• _TASK PROMPT_: Please copy out only the rows below that start with the line containing "collector number: 3134" and run through the line containing "locality: San José Mts., Sonora.", swapping "country" for "nation" and changing nothing else.
Begin DATA RECORDS
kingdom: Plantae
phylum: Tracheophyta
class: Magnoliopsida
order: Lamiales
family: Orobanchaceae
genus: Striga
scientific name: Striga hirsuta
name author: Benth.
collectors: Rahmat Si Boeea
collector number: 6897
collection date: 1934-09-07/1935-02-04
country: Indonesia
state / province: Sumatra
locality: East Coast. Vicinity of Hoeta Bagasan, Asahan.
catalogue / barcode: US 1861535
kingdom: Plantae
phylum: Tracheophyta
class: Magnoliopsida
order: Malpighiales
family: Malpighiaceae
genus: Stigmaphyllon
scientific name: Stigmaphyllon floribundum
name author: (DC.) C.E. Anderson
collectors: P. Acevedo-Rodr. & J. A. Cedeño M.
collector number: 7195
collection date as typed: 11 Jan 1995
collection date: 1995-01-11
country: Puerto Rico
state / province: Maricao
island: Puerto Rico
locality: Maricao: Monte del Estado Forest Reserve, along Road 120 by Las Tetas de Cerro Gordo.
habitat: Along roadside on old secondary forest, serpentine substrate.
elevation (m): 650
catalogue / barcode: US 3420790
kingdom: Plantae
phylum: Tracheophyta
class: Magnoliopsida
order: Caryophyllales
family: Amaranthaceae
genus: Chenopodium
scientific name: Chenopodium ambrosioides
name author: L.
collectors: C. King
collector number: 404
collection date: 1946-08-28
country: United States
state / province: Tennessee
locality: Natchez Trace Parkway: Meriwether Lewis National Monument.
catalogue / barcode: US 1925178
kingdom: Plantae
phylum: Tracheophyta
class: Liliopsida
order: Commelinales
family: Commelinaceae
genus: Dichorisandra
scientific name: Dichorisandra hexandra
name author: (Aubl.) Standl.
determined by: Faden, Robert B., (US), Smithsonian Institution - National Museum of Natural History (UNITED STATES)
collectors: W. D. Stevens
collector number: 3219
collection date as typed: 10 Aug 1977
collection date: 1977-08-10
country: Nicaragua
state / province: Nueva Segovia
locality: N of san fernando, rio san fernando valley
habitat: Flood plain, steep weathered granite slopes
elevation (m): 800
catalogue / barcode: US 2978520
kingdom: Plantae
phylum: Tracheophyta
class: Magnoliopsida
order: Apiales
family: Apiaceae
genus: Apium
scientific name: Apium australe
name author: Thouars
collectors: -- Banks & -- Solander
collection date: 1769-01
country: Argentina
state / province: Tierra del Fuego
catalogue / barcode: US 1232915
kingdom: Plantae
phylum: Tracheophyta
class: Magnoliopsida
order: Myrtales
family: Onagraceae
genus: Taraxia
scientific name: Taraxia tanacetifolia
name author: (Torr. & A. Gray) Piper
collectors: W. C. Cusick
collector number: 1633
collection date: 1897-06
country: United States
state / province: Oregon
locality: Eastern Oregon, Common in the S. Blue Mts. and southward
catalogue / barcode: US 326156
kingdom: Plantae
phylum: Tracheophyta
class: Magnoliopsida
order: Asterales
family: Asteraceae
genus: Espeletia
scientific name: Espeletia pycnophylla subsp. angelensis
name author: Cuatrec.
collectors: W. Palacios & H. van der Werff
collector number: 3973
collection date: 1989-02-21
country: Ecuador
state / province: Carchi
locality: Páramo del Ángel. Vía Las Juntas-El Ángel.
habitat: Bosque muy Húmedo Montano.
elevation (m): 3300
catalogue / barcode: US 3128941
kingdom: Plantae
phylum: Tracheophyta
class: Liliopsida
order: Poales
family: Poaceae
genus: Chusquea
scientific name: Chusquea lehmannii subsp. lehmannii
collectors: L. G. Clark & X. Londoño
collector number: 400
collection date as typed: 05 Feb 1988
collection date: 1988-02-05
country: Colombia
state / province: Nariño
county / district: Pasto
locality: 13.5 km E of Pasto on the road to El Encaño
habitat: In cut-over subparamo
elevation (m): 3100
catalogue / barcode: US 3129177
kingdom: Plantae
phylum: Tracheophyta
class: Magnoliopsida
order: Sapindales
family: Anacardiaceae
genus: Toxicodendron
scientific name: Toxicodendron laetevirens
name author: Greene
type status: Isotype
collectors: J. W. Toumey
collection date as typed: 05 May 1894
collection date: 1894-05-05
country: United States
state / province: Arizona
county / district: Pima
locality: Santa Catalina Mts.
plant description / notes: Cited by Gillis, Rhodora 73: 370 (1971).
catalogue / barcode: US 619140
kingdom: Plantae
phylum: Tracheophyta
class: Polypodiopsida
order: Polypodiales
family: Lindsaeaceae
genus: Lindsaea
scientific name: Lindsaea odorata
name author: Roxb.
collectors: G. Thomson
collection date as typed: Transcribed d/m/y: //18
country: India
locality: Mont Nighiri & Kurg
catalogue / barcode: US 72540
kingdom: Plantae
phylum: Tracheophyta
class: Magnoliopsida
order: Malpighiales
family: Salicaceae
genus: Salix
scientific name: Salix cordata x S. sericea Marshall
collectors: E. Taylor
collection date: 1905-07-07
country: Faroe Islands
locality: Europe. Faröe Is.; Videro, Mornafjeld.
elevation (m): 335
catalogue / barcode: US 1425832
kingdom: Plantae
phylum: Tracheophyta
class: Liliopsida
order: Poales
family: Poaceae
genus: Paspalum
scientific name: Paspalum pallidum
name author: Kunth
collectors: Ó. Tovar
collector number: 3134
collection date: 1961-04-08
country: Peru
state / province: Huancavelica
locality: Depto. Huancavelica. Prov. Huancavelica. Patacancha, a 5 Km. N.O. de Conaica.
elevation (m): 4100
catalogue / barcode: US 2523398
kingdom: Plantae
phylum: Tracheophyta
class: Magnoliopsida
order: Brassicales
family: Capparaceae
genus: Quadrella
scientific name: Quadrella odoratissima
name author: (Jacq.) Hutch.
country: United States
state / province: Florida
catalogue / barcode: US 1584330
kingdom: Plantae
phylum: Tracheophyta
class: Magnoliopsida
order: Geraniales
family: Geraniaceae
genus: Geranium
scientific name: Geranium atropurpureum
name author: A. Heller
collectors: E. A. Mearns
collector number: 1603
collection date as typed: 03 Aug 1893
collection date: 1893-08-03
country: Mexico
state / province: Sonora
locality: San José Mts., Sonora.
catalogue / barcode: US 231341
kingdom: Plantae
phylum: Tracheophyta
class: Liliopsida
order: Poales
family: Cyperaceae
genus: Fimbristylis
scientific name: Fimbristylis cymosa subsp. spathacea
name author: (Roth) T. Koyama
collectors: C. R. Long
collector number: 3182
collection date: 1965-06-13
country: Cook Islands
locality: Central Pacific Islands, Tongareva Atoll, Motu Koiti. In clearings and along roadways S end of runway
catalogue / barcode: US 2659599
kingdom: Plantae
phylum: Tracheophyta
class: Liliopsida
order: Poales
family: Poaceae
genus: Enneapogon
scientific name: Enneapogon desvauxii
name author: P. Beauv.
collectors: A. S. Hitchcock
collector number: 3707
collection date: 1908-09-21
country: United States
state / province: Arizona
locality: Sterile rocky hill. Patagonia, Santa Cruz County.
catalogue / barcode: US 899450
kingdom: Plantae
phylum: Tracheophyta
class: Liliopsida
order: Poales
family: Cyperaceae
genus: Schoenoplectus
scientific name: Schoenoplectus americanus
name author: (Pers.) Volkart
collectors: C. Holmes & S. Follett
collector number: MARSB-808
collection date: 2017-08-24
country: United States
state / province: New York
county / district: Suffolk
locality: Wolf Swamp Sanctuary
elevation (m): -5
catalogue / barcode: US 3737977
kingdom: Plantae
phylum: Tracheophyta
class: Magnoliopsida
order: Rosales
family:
End DATA RECORDS
• _RESULT OF THIS EXERCISE_:
collector number: 3134
collection date: 1961-04-08
nation: Peru
state / province: Huancavelica
locality: Depto. Huancavelica. Prov. Huancavelica. Patacancha, a 5 Km. N.O. de Conaica.
elevation (m): 4100
catalogue / barcode: US 2523398
kingdom: Plantae
phylum: Tracheophyta
class: Magnoliopsida
order: Brassicales
family: Capparaceae
genus: Quadrella
scientific name: Quadrella odoratissima
name author: (Jacq.) Hutch.
nation: United States
state / province: Florida
catalogue / barcode: US 1584330
kingdom: Plantae
phylum: Tracheophyta
class: Magnoliopsida
order: Geraniales
family: Geraniaceae
genus: Geranium
scientific name: Geranium atropurpureum
name author: A. Heller
collectors: E. A. Mearns
collector number: 1603
collection date as typed: 03 Aug 1893
collection date: 1893-08-03
nation: Mexico
state / province: Sonora
locality: San José Mts., Sonora.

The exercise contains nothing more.